***** TEKS SUMBER *****

Besarnya suatu negara, luas daerahnya dan panjang usianya tergantung kepada
kekuatan pendukungnya yang memiliki kesamaan orientasi---Ambisi posisi jabatan
dirasa akan tereduksi dengan adanya tujuan agama yang sama yakni mensiarkan
kebenaran dan mencapai kemaslahatan umat. Dan hal tersebut tidak akan berhasil
jika solidaritas sosial tidak mendapatkan ruang berdaulat dalam kenegaraan
yakni sebuah lembaga terhormat yang memiliki hak kuasa dan menguasai rakyat
melalui kekuatan persenjataan dan militer yang jitu. Jadi pada intinya bahwa solidaritas
yang kuat, agama, kedaulatan yang terhormat dengan militer yang jitu adalah
tiga hal yang digunakan untuk mencapai tujuan dan diperlukan untuk mendirikan
negara yang kokoh sehingga Madina-state sebagai role model pemerintahan
Islam akan berdiri kembali di zaman modern ini.
Satu hal yang harus direnungkan dalam tulisan ini
yakni sebuah sikap politik Ali bin Abi Thalib dalam melegitimasi kekuasaan
dengan tanpa menjadikan agama sebagai bahan olokan politik.

***** CUPLIKAN DATA *****

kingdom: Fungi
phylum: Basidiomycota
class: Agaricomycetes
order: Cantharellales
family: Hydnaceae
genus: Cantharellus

*****
***** CUPLIKAN DATA *****

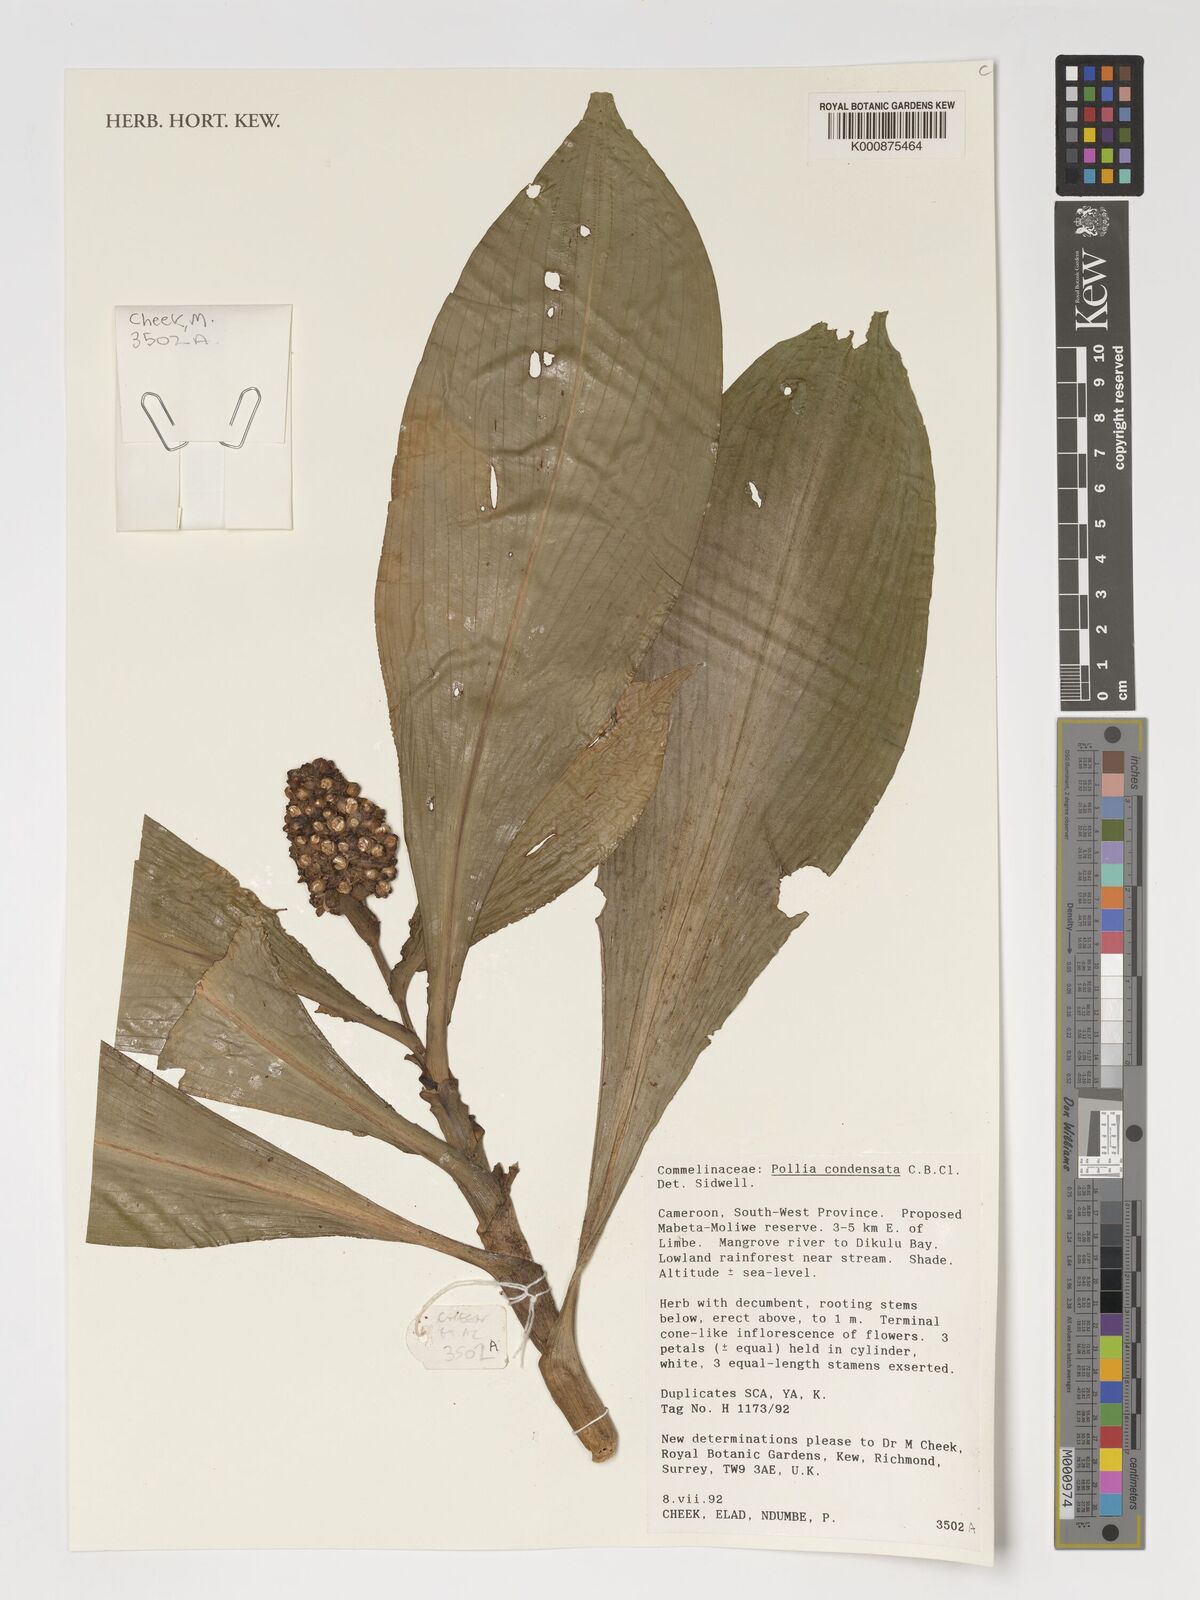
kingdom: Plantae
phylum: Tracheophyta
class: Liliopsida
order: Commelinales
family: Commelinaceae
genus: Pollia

*****

Menurut teks sumber, tiga hal apa yang diperlukan untuk mendirikan negara yang kokoh? Tolong sebutkan ketiganya.

Solidaritas yang kuat, agama, serta kedaulatan yang terhormat dengan militer yang jitu.